Australia – the sixth-largest country on this lonely planet – is dazzlingly diverse: a sing-along medley of mountains, deserts, reefs, forests, beaches and multicultural melting-pot cities.

Hip Cities

Most Australians live along the coast, and most of these folks live in cities. In fact, Australia is the 18th-most urbanised country in the world: it follows that cities here are a lot of fun! Sydney is a glamorous collusion of beaches, boutiques and bars. Melbourne is all arts, alleyways and Australian Rules football. Brisbane is a subtropical town on the way up; Adelaide has festive grace and pubby poise. Boomtown Perth breathes west-coast optimism; Canberra transcends political agendas. And the tropical northern frontier town of Darwin and chilly southern sandstone city of Hobart couldn't be more different.

Food & Drink

Australia plates up a multicultural fusion of European techniques and fresh Pacific-rim ingredients – aka 'Mod Oz' (Modern Australian). Seafood plays a starring role − from succulent Moreton Bay Bugs to delicate King George Whiting, there's variety in the ocean's bounty. And of course, beer in hand, you'll still find beef, lamb and chicken at Aussie barbecues. Don't drink beer? Australian wines are world-reknown: punchy Barossa Valley shiraz, Hunter Valley semillon and cool-climate Tasmanian sauvignon blanc. Need a caffeine hit? You'll find cafes everywhere, coffee machines in pubs and petrol stations, and baristas in downtown coffee carts.

It's a Wide Open Road

There's a heckuva lot of tarmac across this wide brown land. From Margaret River to Cooktown, Jabiru to Dover, the best way to appreciate Australia is to hit the road. Car hire is relatively affordable, road conditions are generally good, and outside of the big cities there's hardly any traffic. If you're driving a campervan, you'll find well-appointed caravan parks in most sizable towns. If you're feeling more adventurous, hire a 4WD and go off-road: Australia's national parks and secluded corners are custom-made for camping trips down the dirt road. Embrace your inner road warrior!

Why I Love Australia

By Charles Rawlings-Way & Meg Worby, Authors

We've both been living on this great southern land for 30-something years, and there are still places here that we haven't explored. This isn't to say that we've been sitting at home eating popcorn and watching David Attenborough – we're travel writers! It's just that Australia is so damn big. Even if we spent the next 30-something years on an endless round-Australia road trip, there'd still be surprises out there. And that, for a couple of restless road-addicts, is a very comforting reality.
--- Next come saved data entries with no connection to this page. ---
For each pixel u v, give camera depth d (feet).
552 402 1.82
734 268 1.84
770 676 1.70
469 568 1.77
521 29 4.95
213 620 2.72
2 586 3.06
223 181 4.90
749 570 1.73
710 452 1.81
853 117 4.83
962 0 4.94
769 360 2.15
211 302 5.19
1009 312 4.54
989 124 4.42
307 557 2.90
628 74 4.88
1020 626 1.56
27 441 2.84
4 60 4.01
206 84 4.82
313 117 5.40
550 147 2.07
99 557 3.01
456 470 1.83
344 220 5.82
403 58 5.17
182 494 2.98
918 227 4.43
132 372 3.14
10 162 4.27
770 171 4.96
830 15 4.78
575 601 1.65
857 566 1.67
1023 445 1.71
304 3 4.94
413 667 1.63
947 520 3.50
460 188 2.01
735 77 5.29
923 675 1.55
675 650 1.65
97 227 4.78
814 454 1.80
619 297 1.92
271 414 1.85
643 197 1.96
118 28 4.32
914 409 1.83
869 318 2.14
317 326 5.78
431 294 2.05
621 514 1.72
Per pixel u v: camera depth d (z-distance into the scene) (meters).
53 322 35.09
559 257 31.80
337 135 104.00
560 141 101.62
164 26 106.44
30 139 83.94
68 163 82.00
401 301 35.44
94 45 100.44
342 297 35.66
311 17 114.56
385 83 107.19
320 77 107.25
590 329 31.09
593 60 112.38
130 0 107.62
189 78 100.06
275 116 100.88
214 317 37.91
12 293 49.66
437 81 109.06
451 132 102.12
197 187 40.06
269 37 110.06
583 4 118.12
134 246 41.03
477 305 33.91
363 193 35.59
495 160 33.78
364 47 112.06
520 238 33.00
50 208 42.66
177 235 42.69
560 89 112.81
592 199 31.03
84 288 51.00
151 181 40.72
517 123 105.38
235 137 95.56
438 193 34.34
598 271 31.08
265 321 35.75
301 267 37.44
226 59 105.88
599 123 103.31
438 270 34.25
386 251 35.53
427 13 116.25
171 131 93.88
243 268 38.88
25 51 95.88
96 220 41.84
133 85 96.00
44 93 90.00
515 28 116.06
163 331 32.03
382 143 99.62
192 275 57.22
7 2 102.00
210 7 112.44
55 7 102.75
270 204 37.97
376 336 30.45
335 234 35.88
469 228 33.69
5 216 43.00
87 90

For more about our authors, see page 000

Arts & Culture

No matter which city you're wheeling into, you'll never go wanting for an offbeat theatre production, a rockin' live band, lofty art-gallery opening, movie launch or music festival mosh-pit. This was once a country where 'cultural cringe' held sway – the notion that anything locally produced simply wasn't up to scratch. But these days the tables have turned (and, if anything, Australian pride is a tad over-inflated). Aboriginal arts – particularly painting and dance – seem immune to such fluctuations and remain timelessly captivating.